The first responsibility of the father is to create Eden, place the child in it, show him its beauty, and allow him to tend it. He will fall again, of course, and create within himself the world anew, and finally be exiled and alienated to wander abroad. But that is his business; yours, is Eden.
The father provides the child a paradisaical bubble, stocked with goodness and beauty.
The multitude of pretty and pleasant trees extrude from the father’s character. There is no technique for this; it is simply the result of character. It cannot be taught. It is a creation ex nihilo, a mystery, which means it proceeds from the will of the father. (All mystery is choice, seen from the outside. There is no inside.)
The father can’t give what he does not have. He must actually see the Eden which is still with us behind the palimpsest of the fallen world. He must really see this world we live as the Kingdom of God, full of beauty and goodness.

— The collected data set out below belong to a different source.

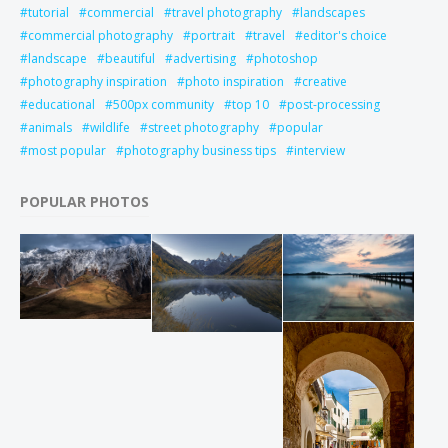
tutorial
commercial
travel photography
landscapes
commercial photography
portrait
travel
editor's choice
landscape
beautiful
advertising
photoshop
photography inspiration
photo inspiration
creative
educational
500px community
top 10
post-processing
animals
wildlife
street photography
popular
most popular
photography business tips
interview
POPULAR PHOTOS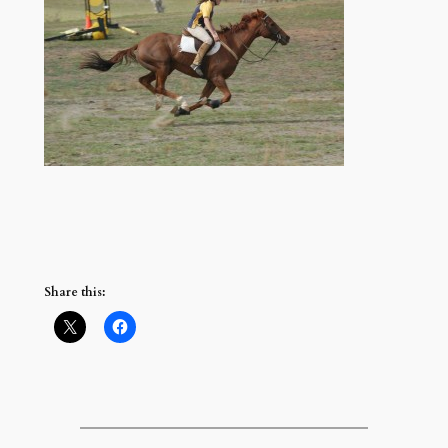
Share this: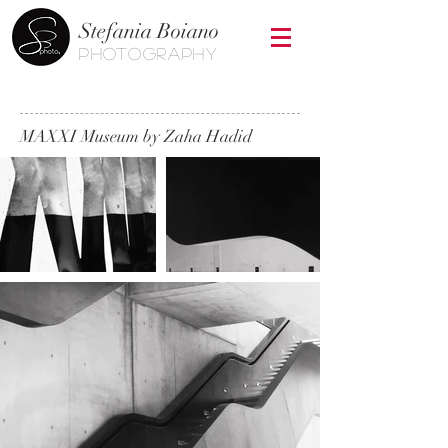
Stefania Boiano
photography
MAXXI Museum by Zaha Hadid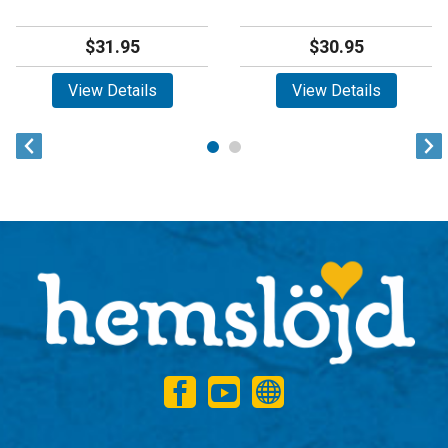
$31.95
$30.95
View Details
View Details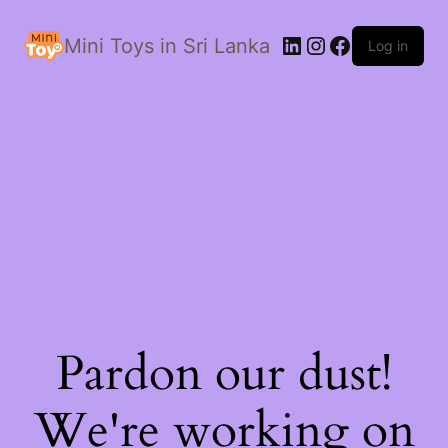
LinkedIn
Instagram
Facebook
Mini Toys in Sri Lanka
Log in
Pardon our dust!
We're working on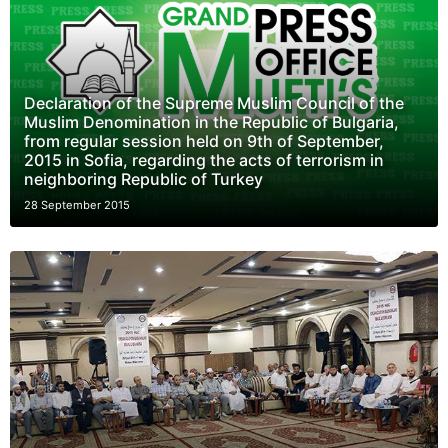
Declaration of the Supreme Muslim Council of the
Muslim Denomination in the Republic of Bulgaria,
from regular session held on 9th of September,
2015 in Sofia, regarding the acts of terrorism in
neighboring Republic of Turkey
28 September 2015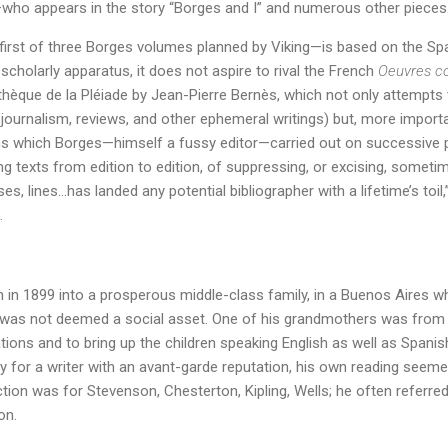
—who appears in the story “Borges and I” and numerous other pieces
first of three Borges volumes planned by Viking—is based on the S
scholarly apparatus, it does not aspire to rival the French
Oeuvres c
othèque de la Pléiade by Jean-Pierre Bernès, which not only attempts t
g journalism, reviews, and other ephemeral writings) but, more import
ons which Borges—himself a fussy editor—carried out on successive p
ng texts from edition to edition, of suppressing, or excising, someti
s, lines…has landed any potential bibliographer with a lifetime’s toil
.
 in 1899 into a prosperous middle-class family, in a Buenos Aires 
 was not deemed a social asset. One of his grandmothers was from 
liations and to bring up the children speaking English as well as Span
sly for a writer with an avant-garde reputation, his own reading seem
ction was for Stevenson, Chesterton, Kipling, Wells; he often referred
on.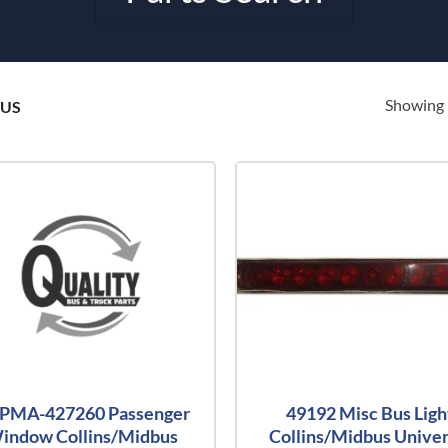
Showing 
BUS
-PMA-427260 Passenger
49192 Misc Bus Ligh
indow Collins/Midbus
Collins/Midbus Univer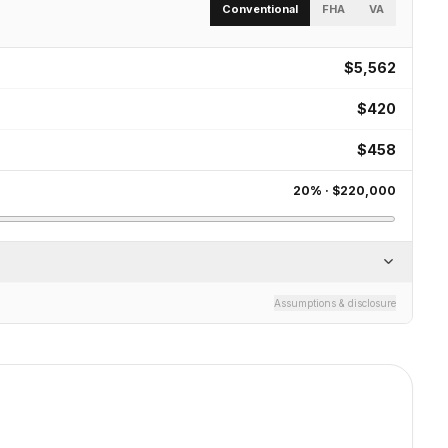
Conventional
FHA
VA
$5,562
$420
$458
20
% ·
$220,000
Assumptions & disclosure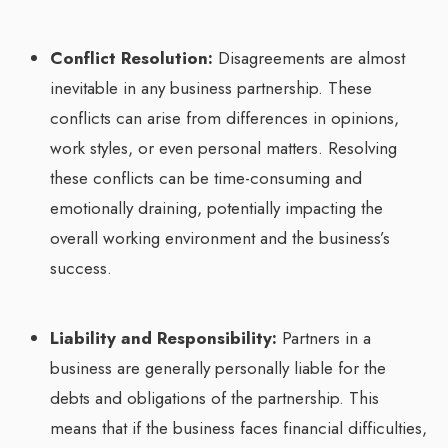
Conflict Resolution:
Disagreements are almost
inevitable in any business partnership. These
conflicts can arise from differences in opinions,
work styles, or even personal matters. Resolving
these conflicts can be time-consuming and
emotionally draining, potentially impacting the
overall working environment and the business’s
success.
Liability and Responsibility:
Partners in a
business are generally personally liable for the
debts and obligations of the partnership. This
means that if the business faces financial difficulties,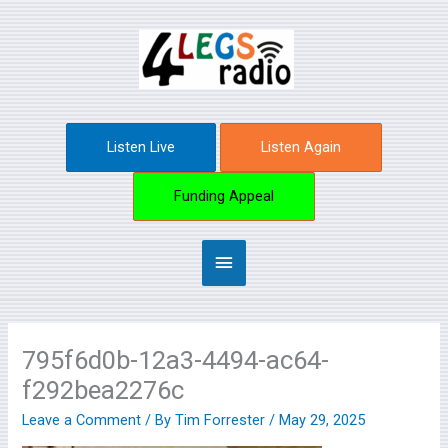
Skip
Main
to
content
Menu
Listen Live
Listen Again
Funding Appeal
795f6d0b-12a3-4494-ac64-
f292bea2276c
Leave a Comment
/ By
Tim Forrester
/
May 29, 2025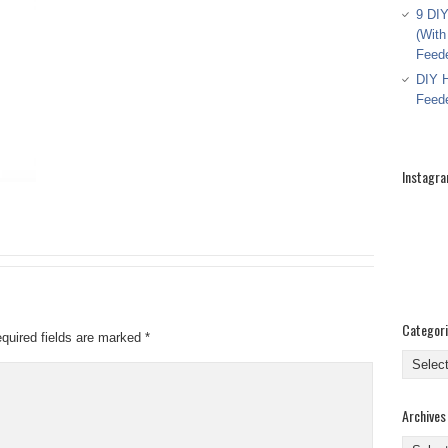
9 DIY
(With
Feed
DIY H
Feed
Instagr
Categor
quired fields are marked
*
Categor
Archives
Archive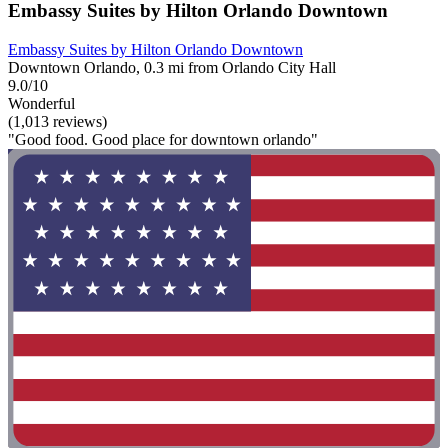
Embassy Suites by Hilton Orlando Downtown
Embassy Suites by Hilton Orlando Downtown
Downtown Orlando, 0.3 mi from Orlando City Hall
9.0/10
Wonderful
(1,013 reviews)
"Good food. Good place for downtown orlando"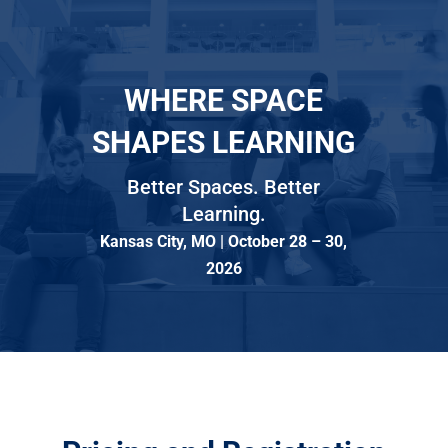
WHERE SPACE
SHAPES LEARNING
Better Spaces. Better
Learning.
Kansas City, MO | October 28 – 30,
2026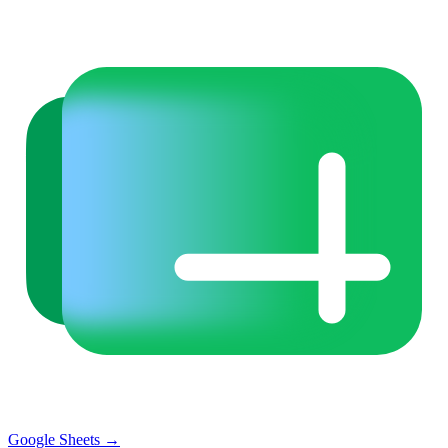
Google Sheets
→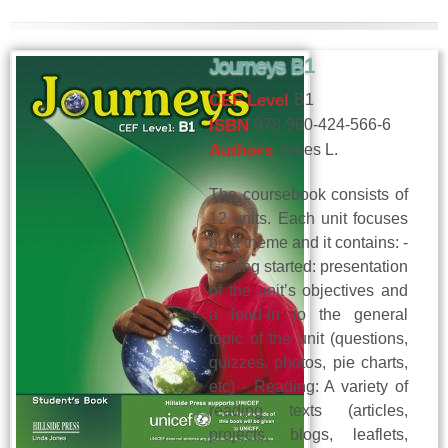
Journeys B1
CEF Level
B1
ISBN
978-960-424-566-6
Authors
Jones L.
The coursebook consists of
12 units. Each unit focuses
on a theme and it contains: -
Getting started: presentation
of the unit’s objectives and
a lead-in to the general
topic of the unit (questions,
quizzes, photos, pie charts,
etc) - Reading: A variety of
reading texts (articles,
projects, blogs, leaflets,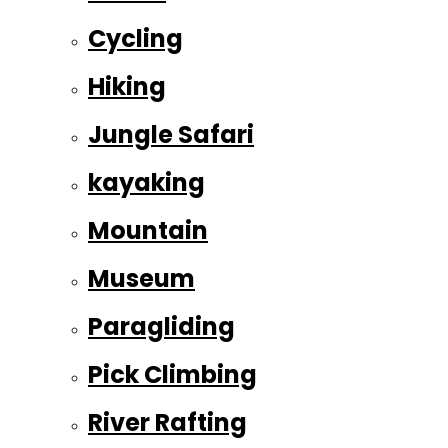
Cycling
Hiking
Jungle Safari
kayaking
Mountain
Museum
Paragliding
Pick Climbing
River Rafting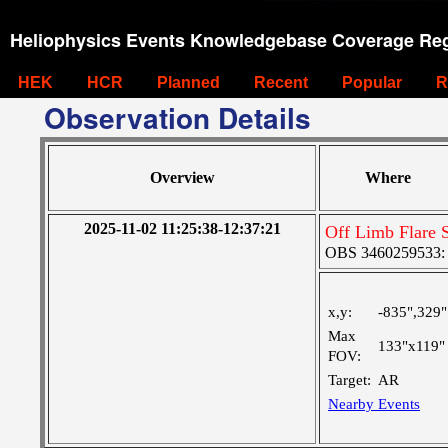
Heliophysics Events Knowledgebase Coverage Reg
HEK
HCR
Planned
Recent
Popular
R
Observation Details
Overview
Where
2025-11-02 11:25:38-12:37:21
Off Limb Flare 
OBS 3460259533: La
x,y:
-835",329"
Max
133"x119"
FOV:
Target:
AR
Nearby Events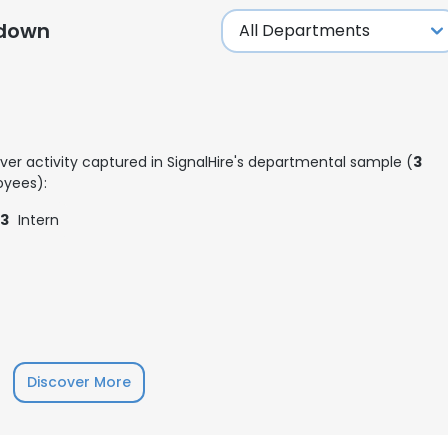
kdown
ver activity captured in SignalHire's departmental sample (
3
yees):
3
Intern
Discover More
e uses cookies
 cookies to improve user experience. By using our website you co
ance with our Cookie Policy.
Read more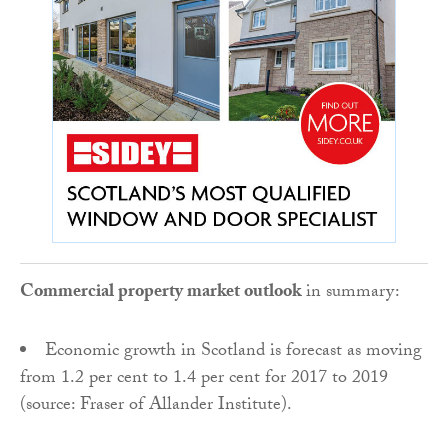
Commercial property market outlook
in summary:
Economic growth in Scotland is forecast as moving
from 1.2 per cent to 1.4 per cent for 2017 to 2019
(source: Fraser of Allander Institute).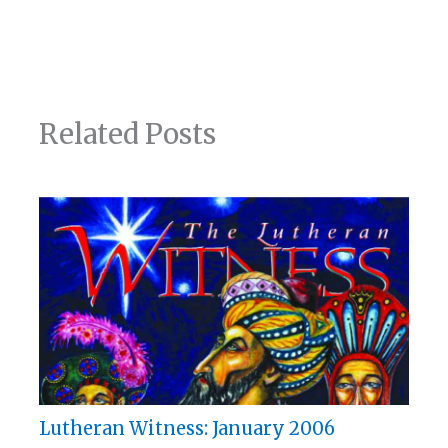
Related Posts
Lutheran Witness: January 2006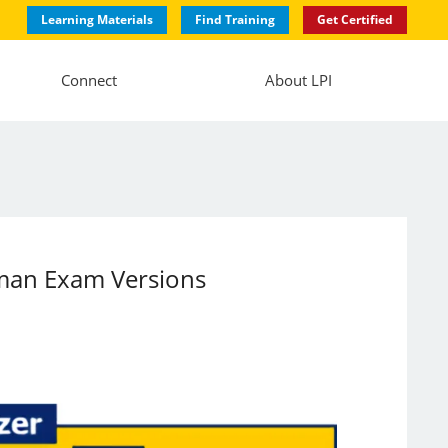
Learning Materials
Find Training
Get Certified
Connect
About LPI
rman Exam Versions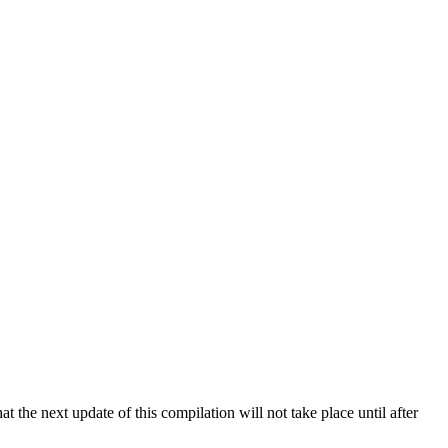
 the next update of this compilation will not take place until after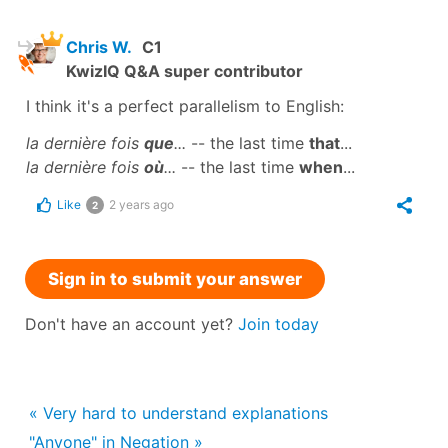
Chris W.
C1
KwizIQ Q&A super contributor
I think it's a perfect parallelism to English:
la dernière fois
que
...
-- the last time
that
...
la dernière fois
où
...
-- the last time
when
...
Like
2 years ago
2
Sign in to submit your answer
Don't have an account yet?
Join today
« Very hard to understand explanations
"Anyone" in Negation »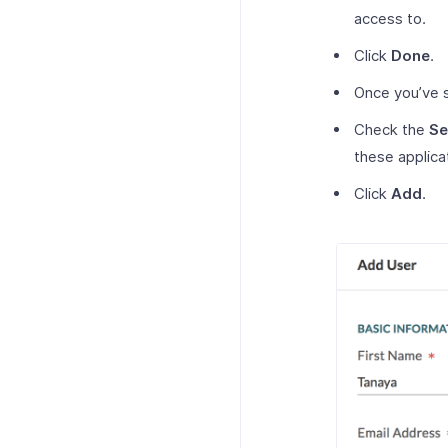
access to.
Click
Done
.
Once you’ve s
Check the
Se
these applica
Click
Add
.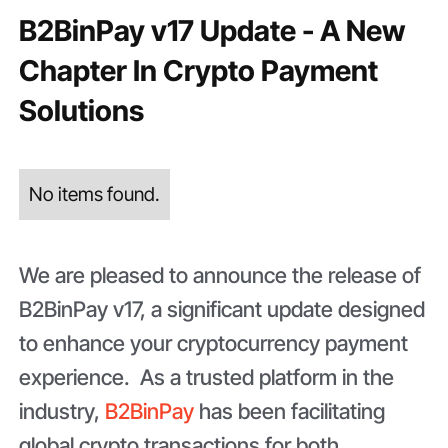
B2BinPay v17 Update - A New
Chapter In Crypto Payment
Solutions
No items found.
We are pleased to announce the release of
B2BinPay v17, a significant update designed
to enhance your cryptocurrency payment
experience. As a trusted platform in the
industry,
B2BinPay
has been facilitating
global crypto transactions for both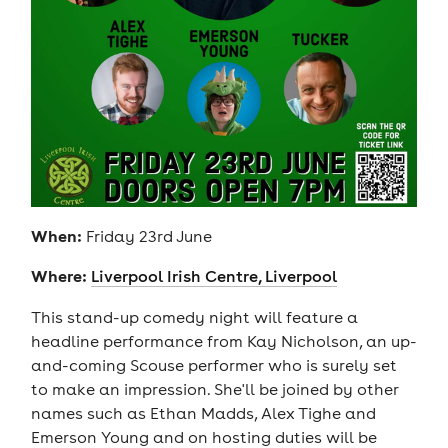
When:
Friday 23rd June
Where:
Liverpool Irish Centre, Liverpool
This stand-up comedy night will feature a
headline performance from Kay Nicholson, an up-
and-coming Scouse performer who is surely set
to make an impression. She'll be joined by other
names such as Ethan Madds, Alex Tighe and
Emerson Young and on hosting duties will be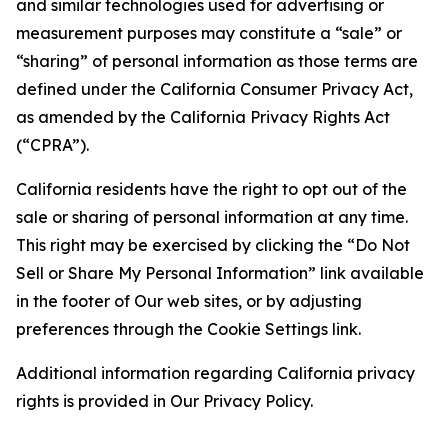
and similar technologies used for advertising or
measurement purposes may constitute a “sale” or
“sharing” of personal information as those terms are
defined under the California Consumer Privacy Act,
as amended by the California Privacy Rights Act
(“CPRA”).
California residents have the right to opt out of the
sale or sharing of personal information at any time.
This right may be exercised by clicking the “Do Not
Sell or Share My Personal Information” link available
in the footer of Our web sites, or by adjusting
preferences through the Cookie Settings link.
Additional information regarding California privacy
rights is provided in Our Privacy Policy.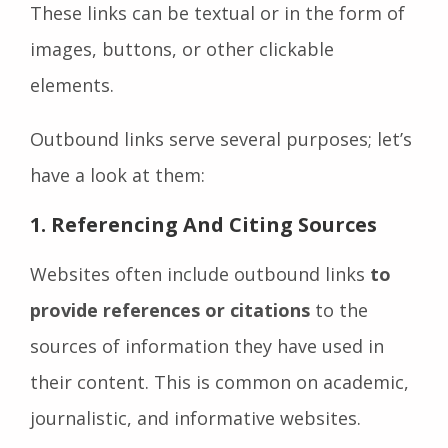
These links can be textual or in the form of
images, buttons, or other clickable
elements.
Outbound links serve several purposes; let’s
have a look at them:
1.
Referencing And Citing Sources
Websites often include outbound links
to
provide references or citations
to the
sources of information they have used in
their content. This is common on academic,
journalistic, and informative websites.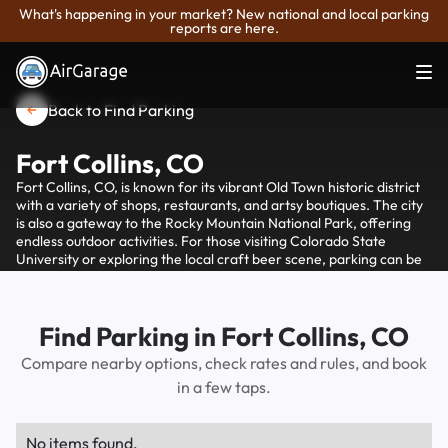
What's happening in your market? New national and local parking
reports are here.
Back to Find Parking
Fort Collins, CO
Fort Collins, CO, is known for its vibrant Old Town historic district
with a variety of shops, restaurants, and artsy boutiques. The city
is also a gateway to the Rocky Mountain National Park, offering
endless outdoor activities. For those visiting Colorado State
University or exploring the local craft beer scene, parking can be
conveniently managed through AirGarage, which provides
options for finding and paying for parking spaces in the area.
Find Parking in Fort Collins, CO
Compare nearby options, check rates and rules, and book
in a few taps.
No items found.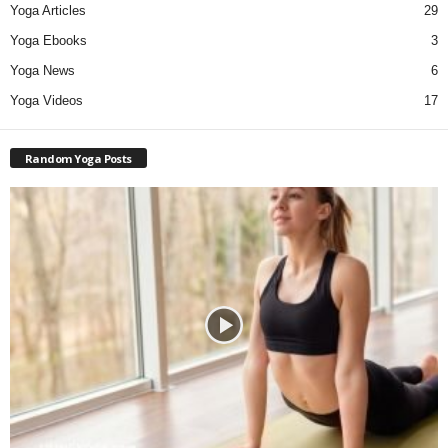
Yoga Articles
29
Yoga Ebooks
3
Yoga News
6
Yoga Videos
17
Random Yoga Posts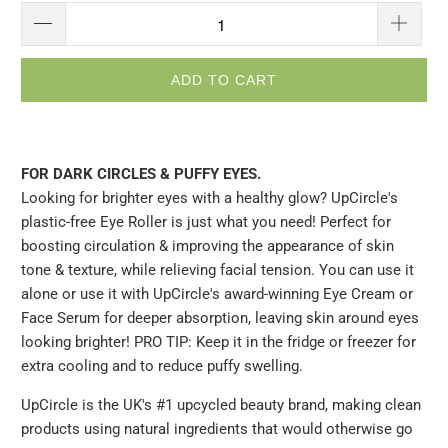
ADD TO CART
FOR DARK CIRCLES & PUFFY EYES.
Looking for brighter eyes with a healthy glow? UpCircle's
plastic-free Eye Roller is just what you need! Perfect for
boosting circulation & improving the appearance of skin
tone & texture, while relieving facial tension. You can use it
alone or use it with UpCircle's award-winning Eye Cream or
Face Serum for deeper absorption, leaving skin around eyes
looking brighter! PRO TIP: Keep it in the fridge or freezer for
extra cooling and to reduce puffy swelling.
UpCircle is the UK's #1 upcycled beauty brand, making clean
products using natural ingredients that would otherwise go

Now some people can tolerate only to this point. They object: “the real world is where we need our children to be ready for, not some perfect world.” These objectors are usually those who never really believed in Eden anyway, and they never believed in it because they don’t understand it. They don’t understand it because they are careless readers, and they are care less readers because they come to the Text wanting something. Their hearts wrongly concieve of paradise as a place with no responsibiliies and only pleasures — because that would be paradise for them. Truth is, that would be paradise for no one.
This “bubble” is not a protective bubble, but a bubble of order, of law. Not the law of thou shalt nots nor even thou shalts, but the primal law of creation, which is that every choice has a consequence. The child lives in a bubble which replicates the universe before the fall. In this universe, beauty and pleasure abounds, and you reap what you sow. Both.
Some detials of the real Eden:
- There is food, and there is work, but no connection between them. You work because God creates and you are made in His image — you work because it is good, and you eat, because it is good. The curse did not introduce work but bound work and eating together. Now, after the curse, we must work to eat. So we experience work post-Eden as an ambiguous mixture of blessing and curse, and the mixture is the experiential problem.
- There is, of necessity, temptation, because the function of the garden is for the son to choose the father, which he cannot do unless there is an alternative.
- God comes and goes in a rhythm of relationship, but He is not absent as we have to come to experience His absence. He is not absent because when He is not present His word still is present, and the Couple are living within His word, which is paradise in and of itself. Later, Adam creates the domain of God’s absence, into which God sends him. We have to come to call this “the world“. It is really just a small spot, behind one bush in paradise.